# START OF PROVIDED PASSAGE

EP0971241B2

EP0971241B2 - Digital spacecraft antenna tracking system

Info

Publication number: EP0971241B2
Application number: EP99113213A
Authority: EP
Inventors: Paul C. Werntz
Original assignee: Hughes Electronics Corp
Current assignee: DirecTV Group Inc
Priority date: 1998-07-10
Filing date: 1999-07-08
Publication date: 2011-08-17
Anticipated expiration: 2019-07-08
Also published as: DE69900353T2; EP0971241A1; EP0971241B1; DE69900353D1; US5926130A; DE69900353T3

Description

Technical Field

The present invention generally relates to spacecraft antenna tracking systems, and more particularly to spacecraft antenna tracking systems which can be used in conjunction with shaped or parabolic reflector antenna elements.

# END OF PROVIDED PASSAGE

## STATED EXERCISE 1
Extract every line of the records that contains the string "gain", treating uppercase and lowercase as different.
The patent text and the records come from separate, unrelated sources.

# START OF RECORDS SHOWN

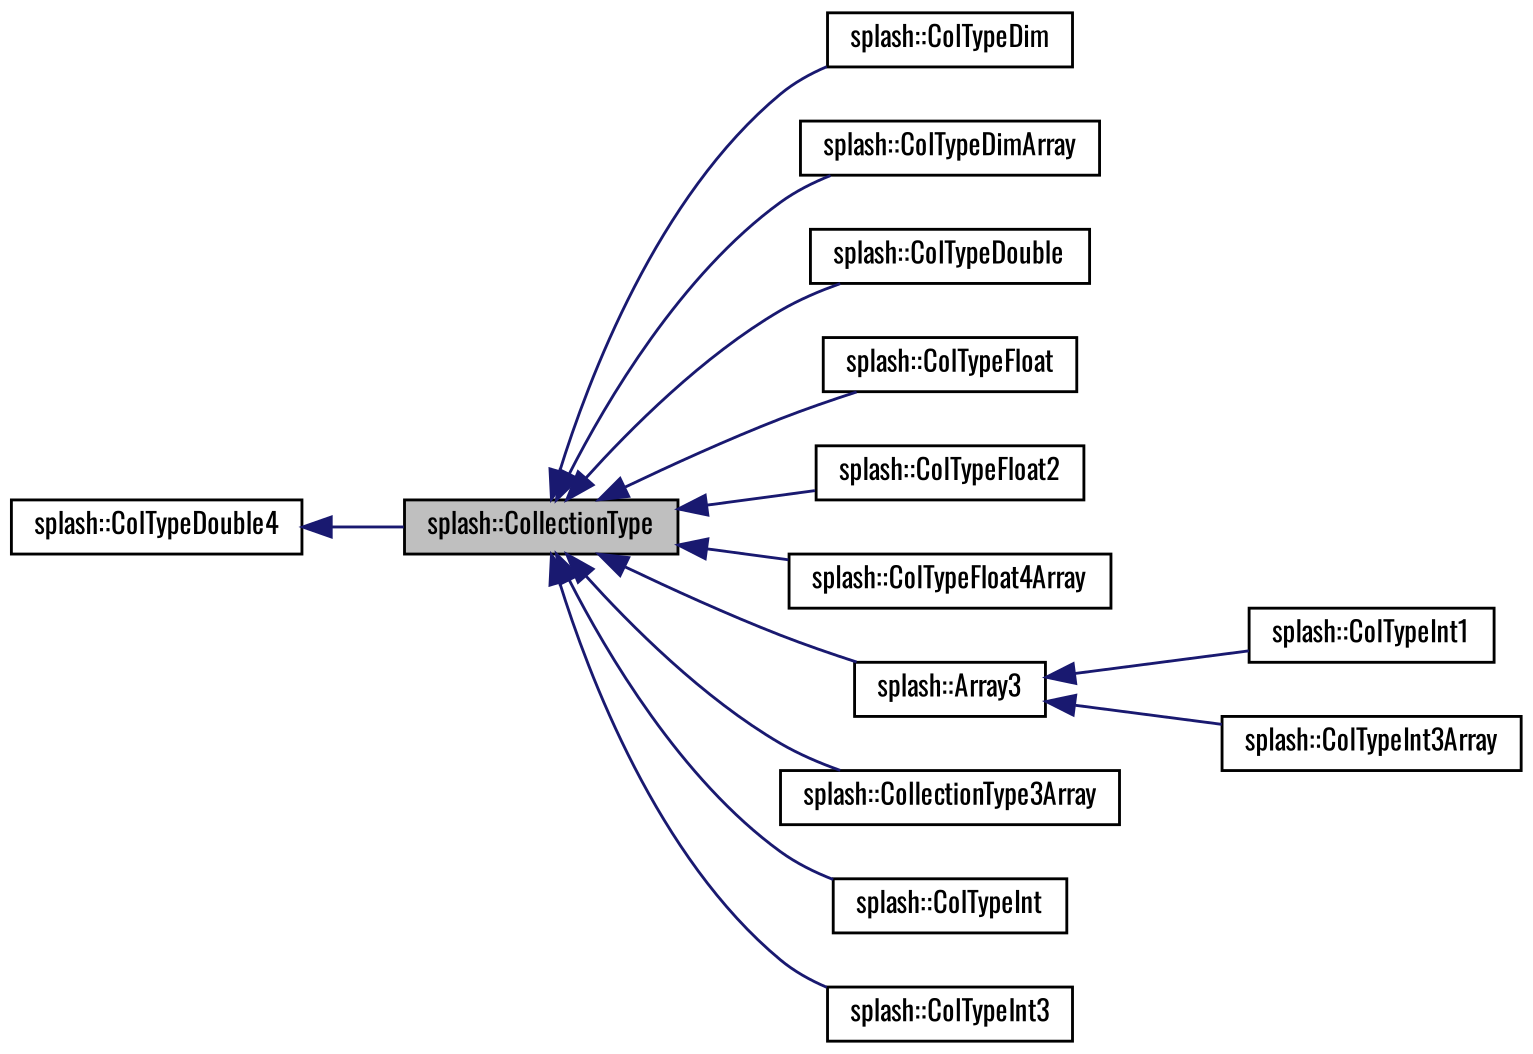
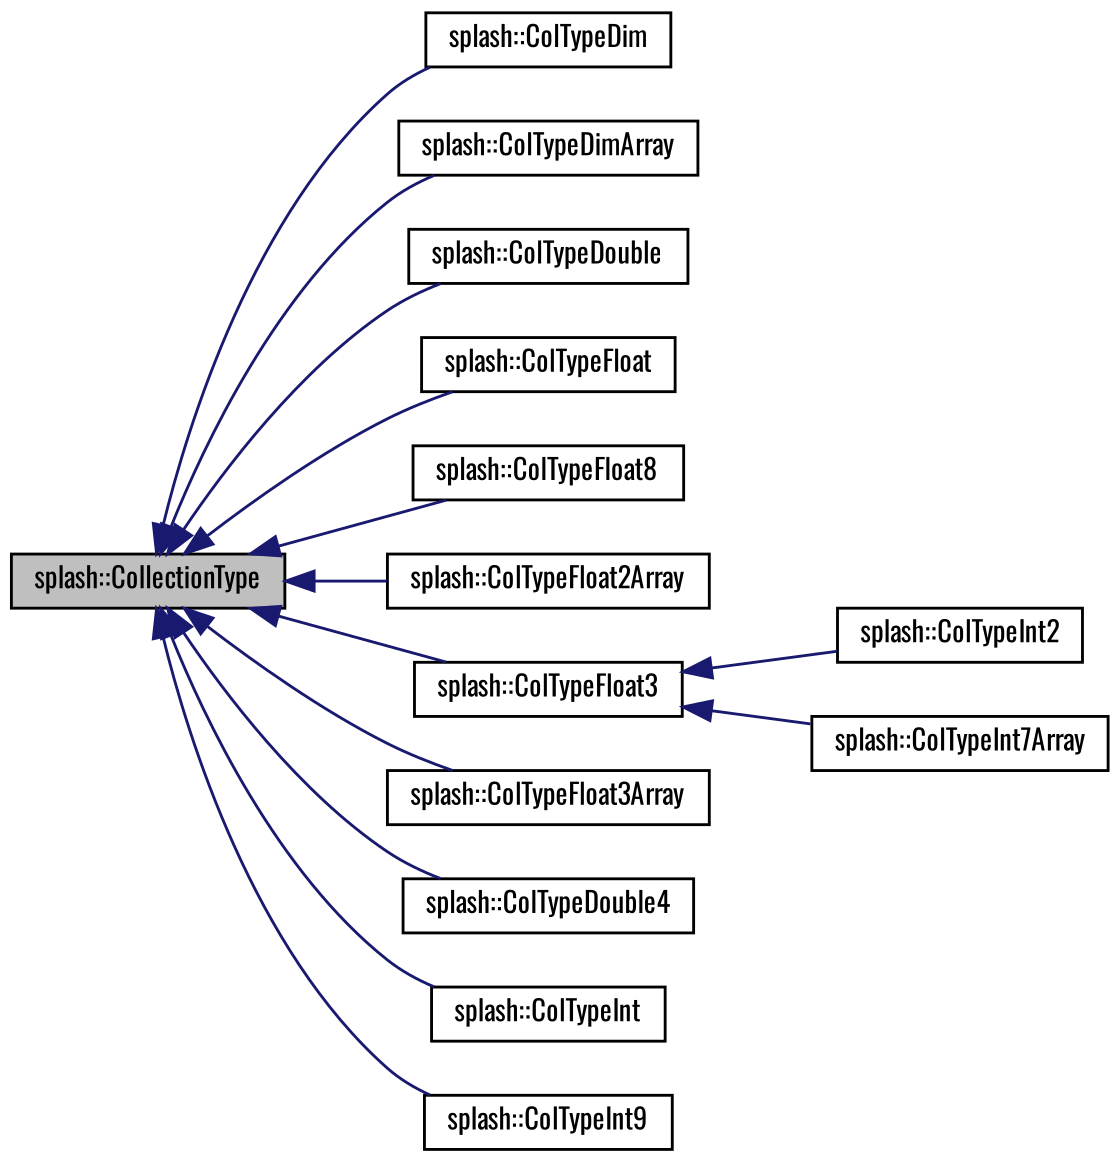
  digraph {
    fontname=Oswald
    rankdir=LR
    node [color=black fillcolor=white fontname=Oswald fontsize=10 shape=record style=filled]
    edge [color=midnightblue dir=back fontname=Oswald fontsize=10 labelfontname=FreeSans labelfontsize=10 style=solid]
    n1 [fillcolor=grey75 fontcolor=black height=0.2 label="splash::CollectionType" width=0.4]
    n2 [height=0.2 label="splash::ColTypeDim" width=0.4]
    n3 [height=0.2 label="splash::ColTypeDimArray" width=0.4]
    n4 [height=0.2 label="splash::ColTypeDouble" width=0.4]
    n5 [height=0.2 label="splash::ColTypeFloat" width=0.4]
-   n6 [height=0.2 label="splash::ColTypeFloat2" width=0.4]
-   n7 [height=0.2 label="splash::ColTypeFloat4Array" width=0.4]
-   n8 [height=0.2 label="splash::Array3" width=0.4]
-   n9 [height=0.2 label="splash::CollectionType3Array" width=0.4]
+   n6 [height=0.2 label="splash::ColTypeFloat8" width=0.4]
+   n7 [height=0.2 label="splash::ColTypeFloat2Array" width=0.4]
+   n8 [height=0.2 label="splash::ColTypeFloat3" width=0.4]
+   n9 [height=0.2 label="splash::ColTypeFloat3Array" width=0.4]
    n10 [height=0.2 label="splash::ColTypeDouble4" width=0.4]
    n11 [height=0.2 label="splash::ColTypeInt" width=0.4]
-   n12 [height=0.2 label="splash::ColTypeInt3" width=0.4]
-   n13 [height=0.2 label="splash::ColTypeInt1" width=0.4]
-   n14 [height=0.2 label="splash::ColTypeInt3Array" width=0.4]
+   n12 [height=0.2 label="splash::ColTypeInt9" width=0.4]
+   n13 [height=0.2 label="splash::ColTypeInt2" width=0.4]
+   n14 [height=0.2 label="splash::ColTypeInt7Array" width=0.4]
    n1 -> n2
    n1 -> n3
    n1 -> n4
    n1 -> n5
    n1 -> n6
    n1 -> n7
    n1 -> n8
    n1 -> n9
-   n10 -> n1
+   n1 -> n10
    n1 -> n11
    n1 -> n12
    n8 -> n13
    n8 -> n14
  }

# END OF RECORDS SHOWN
# START OF RECORDS SHOWN

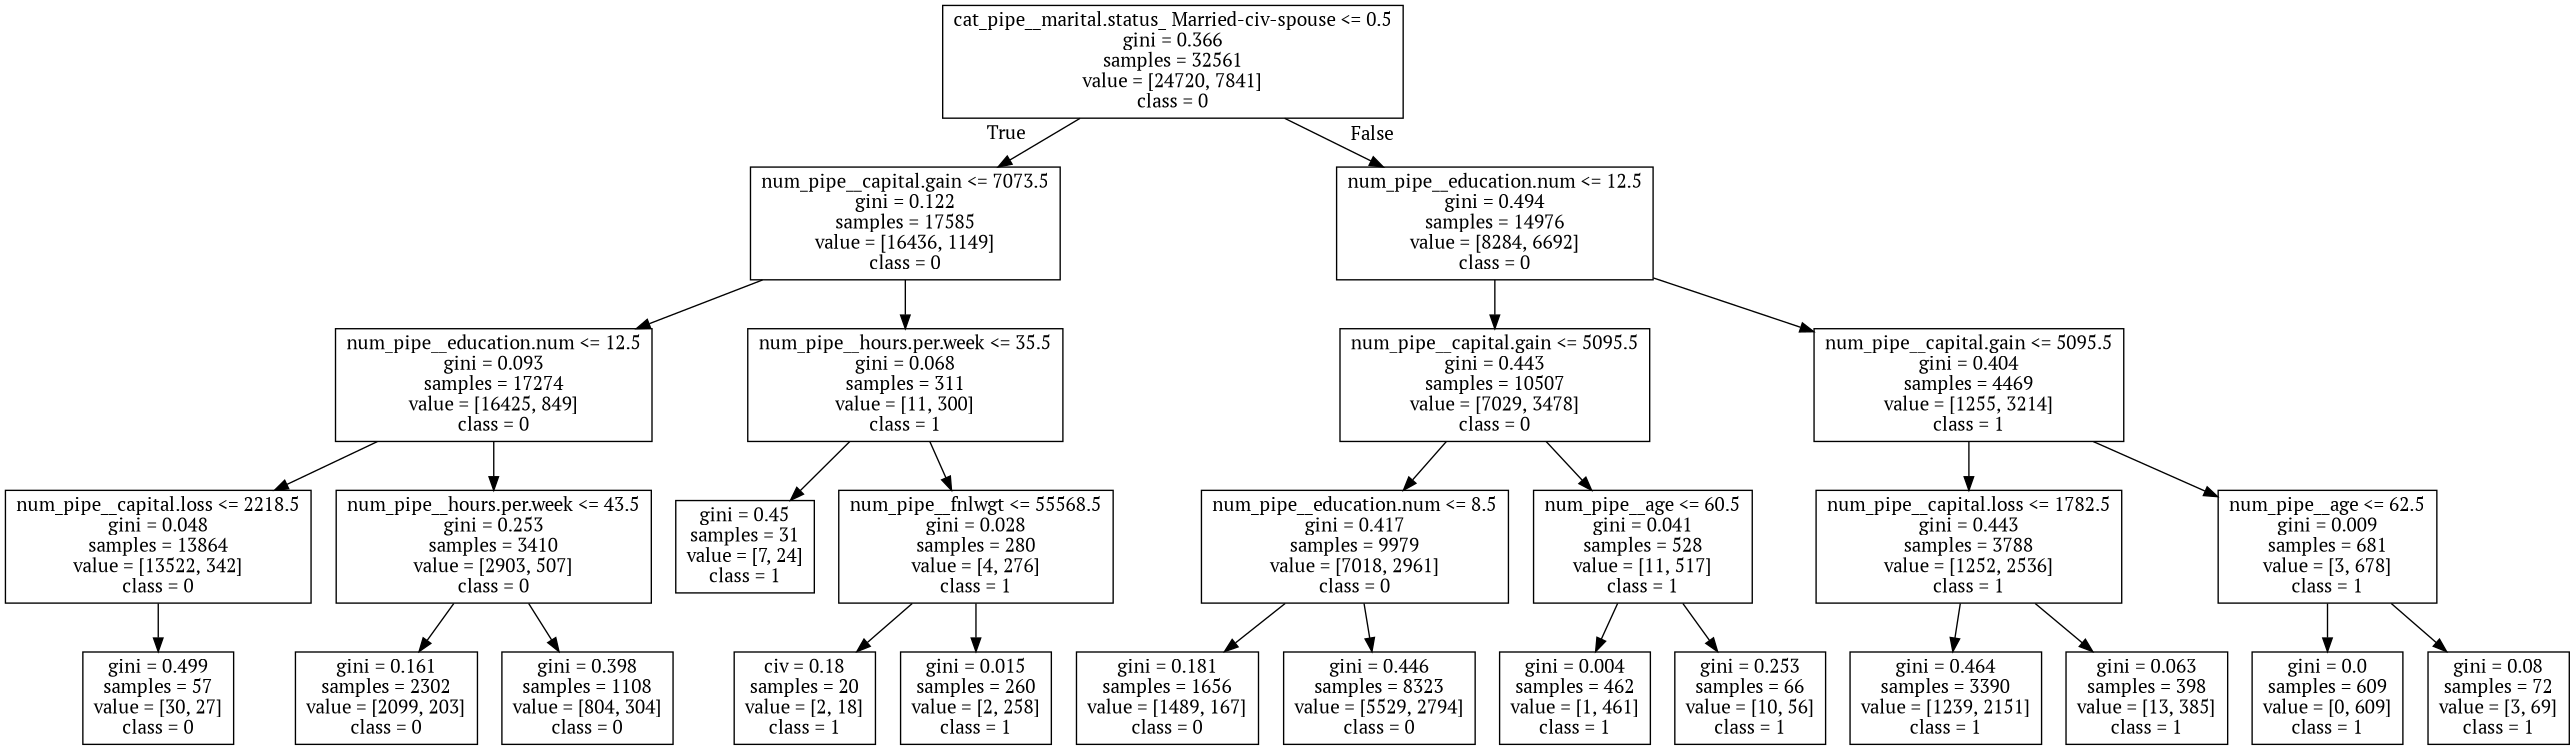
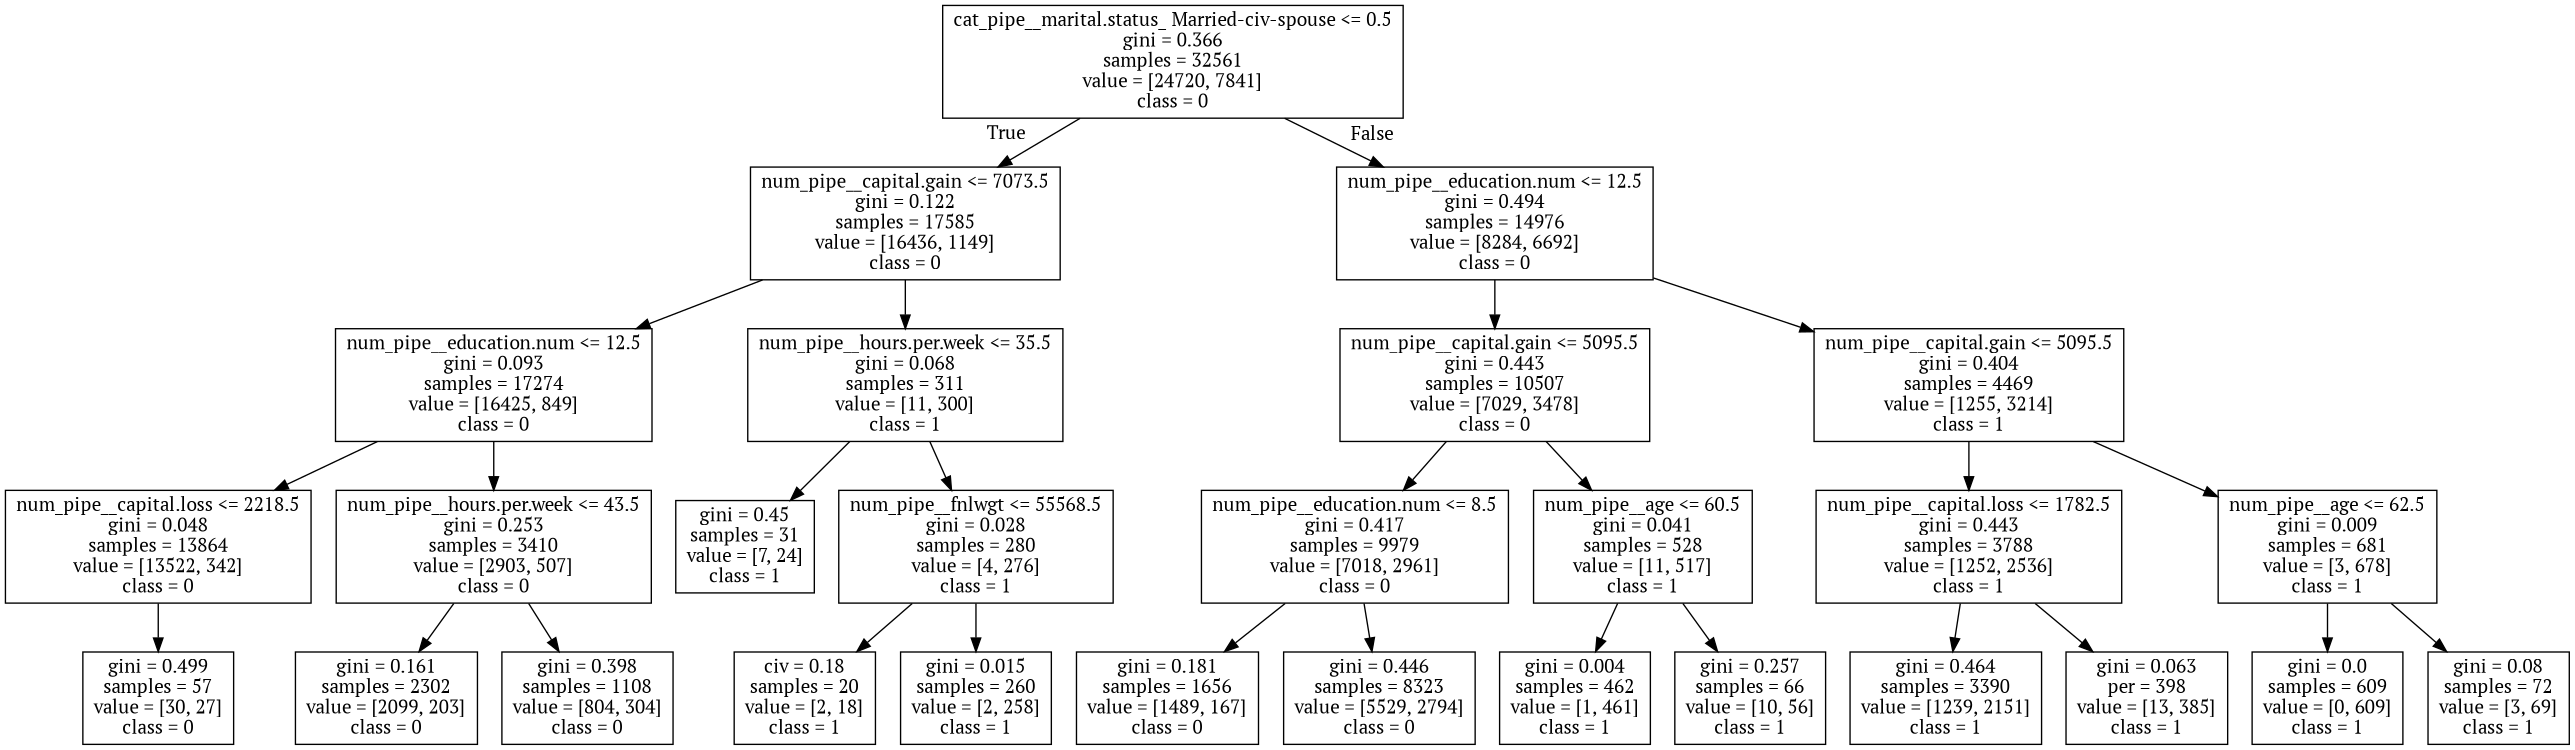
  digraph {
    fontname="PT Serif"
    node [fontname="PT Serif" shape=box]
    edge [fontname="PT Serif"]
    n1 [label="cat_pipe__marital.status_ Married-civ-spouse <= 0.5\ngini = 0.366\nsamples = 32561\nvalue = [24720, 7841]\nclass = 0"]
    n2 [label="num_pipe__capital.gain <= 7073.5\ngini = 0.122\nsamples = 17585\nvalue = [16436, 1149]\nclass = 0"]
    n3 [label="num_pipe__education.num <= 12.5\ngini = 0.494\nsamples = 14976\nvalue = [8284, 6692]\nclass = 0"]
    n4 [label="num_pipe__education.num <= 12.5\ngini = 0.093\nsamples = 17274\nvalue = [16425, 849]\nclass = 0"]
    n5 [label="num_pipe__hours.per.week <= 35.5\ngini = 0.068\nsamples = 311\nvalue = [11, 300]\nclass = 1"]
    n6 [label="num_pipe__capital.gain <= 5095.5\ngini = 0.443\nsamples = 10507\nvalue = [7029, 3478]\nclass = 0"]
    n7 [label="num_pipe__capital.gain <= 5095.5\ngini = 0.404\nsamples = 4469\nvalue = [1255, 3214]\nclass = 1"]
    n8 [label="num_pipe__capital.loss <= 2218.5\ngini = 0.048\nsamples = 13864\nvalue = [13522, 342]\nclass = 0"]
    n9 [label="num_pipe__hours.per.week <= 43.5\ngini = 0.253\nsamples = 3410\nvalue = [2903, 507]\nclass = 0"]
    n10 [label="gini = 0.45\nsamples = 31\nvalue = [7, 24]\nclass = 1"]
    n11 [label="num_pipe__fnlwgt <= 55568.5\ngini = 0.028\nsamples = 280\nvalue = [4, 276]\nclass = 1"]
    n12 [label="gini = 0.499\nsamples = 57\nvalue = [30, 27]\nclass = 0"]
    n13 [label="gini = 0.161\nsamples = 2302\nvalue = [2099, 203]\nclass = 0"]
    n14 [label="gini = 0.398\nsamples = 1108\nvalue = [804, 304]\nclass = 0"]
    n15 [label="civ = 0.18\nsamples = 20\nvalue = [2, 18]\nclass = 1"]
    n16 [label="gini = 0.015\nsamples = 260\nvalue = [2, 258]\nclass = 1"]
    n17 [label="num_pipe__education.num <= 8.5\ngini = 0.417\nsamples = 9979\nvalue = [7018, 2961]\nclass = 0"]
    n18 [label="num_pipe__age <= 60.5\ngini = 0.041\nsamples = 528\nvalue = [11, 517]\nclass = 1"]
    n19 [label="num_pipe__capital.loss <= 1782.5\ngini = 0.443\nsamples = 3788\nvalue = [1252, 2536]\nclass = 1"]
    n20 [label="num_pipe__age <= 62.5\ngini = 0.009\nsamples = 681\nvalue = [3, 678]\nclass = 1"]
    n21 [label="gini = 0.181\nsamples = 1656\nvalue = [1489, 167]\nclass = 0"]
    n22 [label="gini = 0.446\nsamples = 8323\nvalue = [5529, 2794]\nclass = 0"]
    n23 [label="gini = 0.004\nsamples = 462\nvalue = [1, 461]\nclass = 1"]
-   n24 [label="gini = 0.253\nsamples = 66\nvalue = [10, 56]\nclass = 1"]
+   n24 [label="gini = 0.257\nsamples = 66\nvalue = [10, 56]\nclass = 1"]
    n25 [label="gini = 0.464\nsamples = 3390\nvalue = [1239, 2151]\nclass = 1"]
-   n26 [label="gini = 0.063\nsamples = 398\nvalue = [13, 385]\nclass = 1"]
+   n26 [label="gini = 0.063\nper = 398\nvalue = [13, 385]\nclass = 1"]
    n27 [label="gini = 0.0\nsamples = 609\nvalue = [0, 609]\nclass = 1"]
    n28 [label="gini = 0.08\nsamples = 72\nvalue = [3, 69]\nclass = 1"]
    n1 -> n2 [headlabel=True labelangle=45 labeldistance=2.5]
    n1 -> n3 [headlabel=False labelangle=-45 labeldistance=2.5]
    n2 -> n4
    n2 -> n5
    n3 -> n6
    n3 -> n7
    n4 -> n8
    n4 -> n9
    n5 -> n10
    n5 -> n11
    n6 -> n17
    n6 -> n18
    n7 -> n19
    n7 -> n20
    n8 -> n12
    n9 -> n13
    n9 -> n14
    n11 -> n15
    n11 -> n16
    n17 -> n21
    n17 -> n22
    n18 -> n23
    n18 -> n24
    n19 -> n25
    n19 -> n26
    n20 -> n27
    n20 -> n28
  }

# END OF RECORDS SHOWN
# START OF RECORDS SHOWN

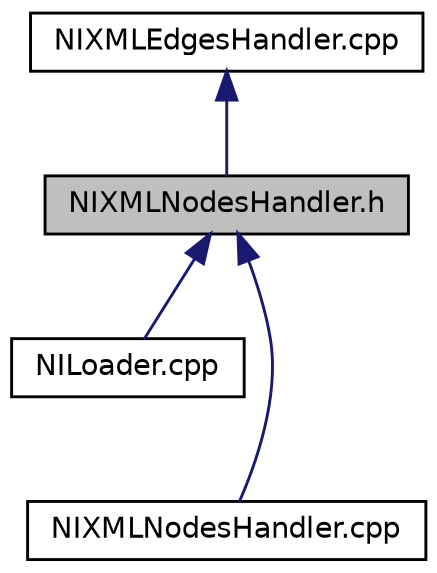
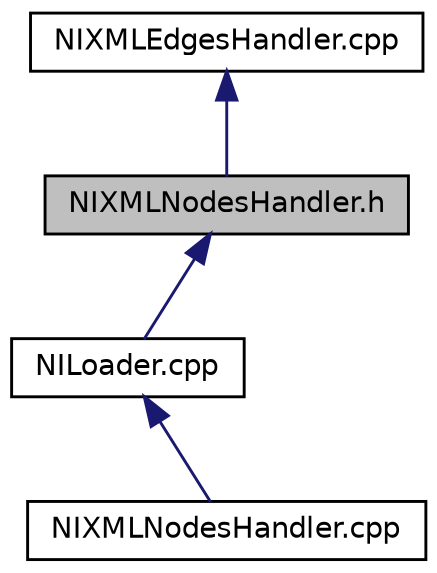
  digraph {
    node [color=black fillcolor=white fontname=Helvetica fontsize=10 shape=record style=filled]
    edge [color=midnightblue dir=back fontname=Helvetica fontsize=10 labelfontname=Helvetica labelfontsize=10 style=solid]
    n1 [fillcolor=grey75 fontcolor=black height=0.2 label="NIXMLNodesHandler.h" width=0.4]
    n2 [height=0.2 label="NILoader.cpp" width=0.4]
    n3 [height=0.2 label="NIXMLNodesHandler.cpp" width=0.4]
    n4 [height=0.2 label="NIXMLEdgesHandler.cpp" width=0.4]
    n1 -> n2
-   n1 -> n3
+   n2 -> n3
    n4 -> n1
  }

# END OF RECORDS SHOWN

## STATED EXERCISE 2
Answer these questions about the patent page:
(a) Who is listed as the original assignee?
(b) What is the filing date?
(c) With what kinds of reflector antenna elements does the Technical Field say the tracking systems can be used?

## COMPLETE RESPONSE 1
    n2 [label="num_pipe__capital.gain <= 7073.5\ngini = 0.122\nsamples = 17585\nvalue = [16436, 1149]\nclass = 0"]
    n6 [label="num_pipe__capital.gain <= 5095.5\ngini = 0.443\nsamples = 10507\nvalue = [7029, 3478]\nclass = 0"]
    n7 [label="num_pipe__capital.gain <= 5095.5\ngini = 0.404\nsamples = 4469\nvalue = [1255, 3214]\nclass = 1"]

## COMPLETE RESPONSE 2
(a) Hughes Electronics Corp
(b) 1999-07-08
(c) Shaped or parabolic reflector antenna elements